Tell how many lines in the data below include the word "nuestros". The answer is the number only.

(RECORDED INFORMATION begins)

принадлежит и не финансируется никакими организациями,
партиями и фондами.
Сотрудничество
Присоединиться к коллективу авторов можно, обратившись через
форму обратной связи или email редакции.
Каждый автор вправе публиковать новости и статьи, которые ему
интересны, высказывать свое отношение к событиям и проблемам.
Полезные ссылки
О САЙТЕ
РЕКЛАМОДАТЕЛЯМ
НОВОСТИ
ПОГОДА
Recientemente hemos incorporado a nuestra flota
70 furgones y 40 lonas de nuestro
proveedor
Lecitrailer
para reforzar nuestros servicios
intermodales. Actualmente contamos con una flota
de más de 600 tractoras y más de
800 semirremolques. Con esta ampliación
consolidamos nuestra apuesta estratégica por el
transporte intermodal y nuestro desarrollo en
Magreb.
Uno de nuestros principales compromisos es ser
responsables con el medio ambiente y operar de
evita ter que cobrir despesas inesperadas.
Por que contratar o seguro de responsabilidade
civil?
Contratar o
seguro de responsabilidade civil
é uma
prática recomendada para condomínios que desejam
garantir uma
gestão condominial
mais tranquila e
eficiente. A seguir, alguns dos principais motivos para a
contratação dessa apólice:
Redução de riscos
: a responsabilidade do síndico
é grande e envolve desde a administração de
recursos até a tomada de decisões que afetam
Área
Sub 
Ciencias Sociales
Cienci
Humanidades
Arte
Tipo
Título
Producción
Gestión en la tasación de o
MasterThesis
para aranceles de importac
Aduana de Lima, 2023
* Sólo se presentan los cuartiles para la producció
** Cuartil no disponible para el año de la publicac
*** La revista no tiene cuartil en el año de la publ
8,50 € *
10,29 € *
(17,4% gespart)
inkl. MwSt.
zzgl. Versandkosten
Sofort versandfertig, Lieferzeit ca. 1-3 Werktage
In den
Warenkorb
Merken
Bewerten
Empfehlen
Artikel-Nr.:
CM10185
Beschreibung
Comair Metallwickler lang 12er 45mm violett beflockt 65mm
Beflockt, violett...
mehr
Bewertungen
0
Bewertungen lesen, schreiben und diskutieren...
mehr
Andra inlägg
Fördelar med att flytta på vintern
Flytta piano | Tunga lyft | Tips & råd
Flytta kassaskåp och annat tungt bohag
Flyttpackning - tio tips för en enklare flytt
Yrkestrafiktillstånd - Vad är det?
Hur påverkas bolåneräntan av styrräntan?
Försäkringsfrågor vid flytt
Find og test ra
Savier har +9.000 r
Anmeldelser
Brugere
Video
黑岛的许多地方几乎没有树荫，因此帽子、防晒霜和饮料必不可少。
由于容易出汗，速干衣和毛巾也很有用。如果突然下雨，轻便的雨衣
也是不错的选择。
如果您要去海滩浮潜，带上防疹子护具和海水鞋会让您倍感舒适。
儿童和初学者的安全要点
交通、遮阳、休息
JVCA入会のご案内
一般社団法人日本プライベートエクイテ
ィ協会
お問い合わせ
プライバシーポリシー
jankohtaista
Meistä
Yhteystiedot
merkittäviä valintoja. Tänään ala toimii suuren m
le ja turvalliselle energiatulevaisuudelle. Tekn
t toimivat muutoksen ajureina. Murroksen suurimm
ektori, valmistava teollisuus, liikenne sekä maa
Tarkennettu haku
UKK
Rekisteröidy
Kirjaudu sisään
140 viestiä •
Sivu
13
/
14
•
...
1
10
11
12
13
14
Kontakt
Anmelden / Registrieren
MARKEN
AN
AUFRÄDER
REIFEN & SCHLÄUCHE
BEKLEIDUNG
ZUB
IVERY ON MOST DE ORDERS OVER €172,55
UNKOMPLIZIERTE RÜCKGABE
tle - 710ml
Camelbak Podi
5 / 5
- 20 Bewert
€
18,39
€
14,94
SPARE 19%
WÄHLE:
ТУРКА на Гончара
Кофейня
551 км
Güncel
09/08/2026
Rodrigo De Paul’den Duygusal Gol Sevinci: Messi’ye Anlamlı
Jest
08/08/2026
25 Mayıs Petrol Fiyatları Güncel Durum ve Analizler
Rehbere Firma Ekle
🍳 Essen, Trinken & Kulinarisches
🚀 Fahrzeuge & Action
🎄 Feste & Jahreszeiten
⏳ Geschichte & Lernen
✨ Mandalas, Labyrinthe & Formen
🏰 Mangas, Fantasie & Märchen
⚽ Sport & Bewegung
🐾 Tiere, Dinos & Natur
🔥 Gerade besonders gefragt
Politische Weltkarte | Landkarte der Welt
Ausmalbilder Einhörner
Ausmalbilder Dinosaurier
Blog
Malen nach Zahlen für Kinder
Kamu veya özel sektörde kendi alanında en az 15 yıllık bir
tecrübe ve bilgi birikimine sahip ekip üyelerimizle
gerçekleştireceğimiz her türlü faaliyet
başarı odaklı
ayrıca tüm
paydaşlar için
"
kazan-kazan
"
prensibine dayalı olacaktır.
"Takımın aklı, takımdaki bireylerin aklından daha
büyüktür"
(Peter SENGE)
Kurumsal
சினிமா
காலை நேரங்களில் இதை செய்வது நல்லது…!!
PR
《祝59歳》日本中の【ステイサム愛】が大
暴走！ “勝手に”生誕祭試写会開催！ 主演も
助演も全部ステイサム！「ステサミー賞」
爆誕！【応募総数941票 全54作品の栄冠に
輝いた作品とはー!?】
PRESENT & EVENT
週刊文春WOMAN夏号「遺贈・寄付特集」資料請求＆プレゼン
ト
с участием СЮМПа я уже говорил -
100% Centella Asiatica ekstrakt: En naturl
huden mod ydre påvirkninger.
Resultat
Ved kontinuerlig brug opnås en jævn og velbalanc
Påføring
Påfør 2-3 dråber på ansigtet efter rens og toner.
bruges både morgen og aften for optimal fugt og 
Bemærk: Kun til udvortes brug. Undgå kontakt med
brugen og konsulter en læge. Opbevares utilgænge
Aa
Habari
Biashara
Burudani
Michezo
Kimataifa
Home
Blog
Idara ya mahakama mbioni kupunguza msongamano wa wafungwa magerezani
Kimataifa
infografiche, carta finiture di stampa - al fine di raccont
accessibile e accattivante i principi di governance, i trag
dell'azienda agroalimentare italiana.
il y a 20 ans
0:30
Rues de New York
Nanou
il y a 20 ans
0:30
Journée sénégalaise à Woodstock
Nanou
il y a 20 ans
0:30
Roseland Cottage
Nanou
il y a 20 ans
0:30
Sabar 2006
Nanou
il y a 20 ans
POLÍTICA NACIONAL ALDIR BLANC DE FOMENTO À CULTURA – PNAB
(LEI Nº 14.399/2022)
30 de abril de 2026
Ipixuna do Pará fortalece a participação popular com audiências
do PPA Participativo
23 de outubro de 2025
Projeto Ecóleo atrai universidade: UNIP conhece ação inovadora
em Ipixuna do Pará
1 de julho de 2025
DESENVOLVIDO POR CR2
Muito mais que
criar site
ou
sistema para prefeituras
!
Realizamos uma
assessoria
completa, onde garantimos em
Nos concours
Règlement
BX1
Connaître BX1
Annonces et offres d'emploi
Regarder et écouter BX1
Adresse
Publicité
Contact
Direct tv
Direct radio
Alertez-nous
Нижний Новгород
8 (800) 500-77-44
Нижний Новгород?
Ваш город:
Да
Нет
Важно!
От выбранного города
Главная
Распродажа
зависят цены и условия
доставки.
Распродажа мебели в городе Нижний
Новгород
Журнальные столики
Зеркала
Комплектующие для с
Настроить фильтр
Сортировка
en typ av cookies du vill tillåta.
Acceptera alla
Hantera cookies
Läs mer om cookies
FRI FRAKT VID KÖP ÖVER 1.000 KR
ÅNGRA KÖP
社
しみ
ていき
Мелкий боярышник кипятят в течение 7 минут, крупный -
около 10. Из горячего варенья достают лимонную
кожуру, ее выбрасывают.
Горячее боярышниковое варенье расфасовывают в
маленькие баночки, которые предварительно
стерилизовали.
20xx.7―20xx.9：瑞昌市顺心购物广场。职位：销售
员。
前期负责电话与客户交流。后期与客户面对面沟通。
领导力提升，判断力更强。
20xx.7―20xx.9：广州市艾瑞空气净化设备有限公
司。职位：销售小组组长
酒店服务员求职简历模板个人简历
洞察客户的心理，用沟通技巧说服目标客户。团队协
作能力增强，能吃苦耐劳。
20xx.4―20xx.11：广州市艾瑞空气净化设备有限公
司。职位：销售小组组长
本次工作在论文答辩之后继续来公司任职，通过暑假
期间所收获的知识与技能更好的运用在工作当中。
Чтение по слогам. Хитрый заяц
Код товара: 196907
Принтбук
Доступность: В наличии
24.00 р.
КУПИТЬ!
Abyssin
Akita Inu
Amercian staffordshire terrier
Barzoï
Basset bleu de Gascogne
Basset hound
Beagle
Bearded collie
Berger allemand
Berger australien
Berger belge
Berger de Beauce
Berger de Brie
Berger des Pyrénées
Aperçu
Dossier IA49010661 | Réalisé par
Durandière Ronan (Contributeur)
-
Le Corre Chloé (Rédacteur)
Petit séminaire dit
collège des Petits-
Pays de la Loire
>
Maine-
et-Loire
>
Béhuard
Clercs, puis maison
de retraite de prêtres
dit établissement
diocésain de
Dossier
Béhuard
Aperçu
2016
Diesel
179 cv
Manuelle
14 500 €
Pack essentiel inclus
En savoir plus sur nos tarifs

(RECORDED INFORMATION ends)

EXERCISE OUTPUT:
2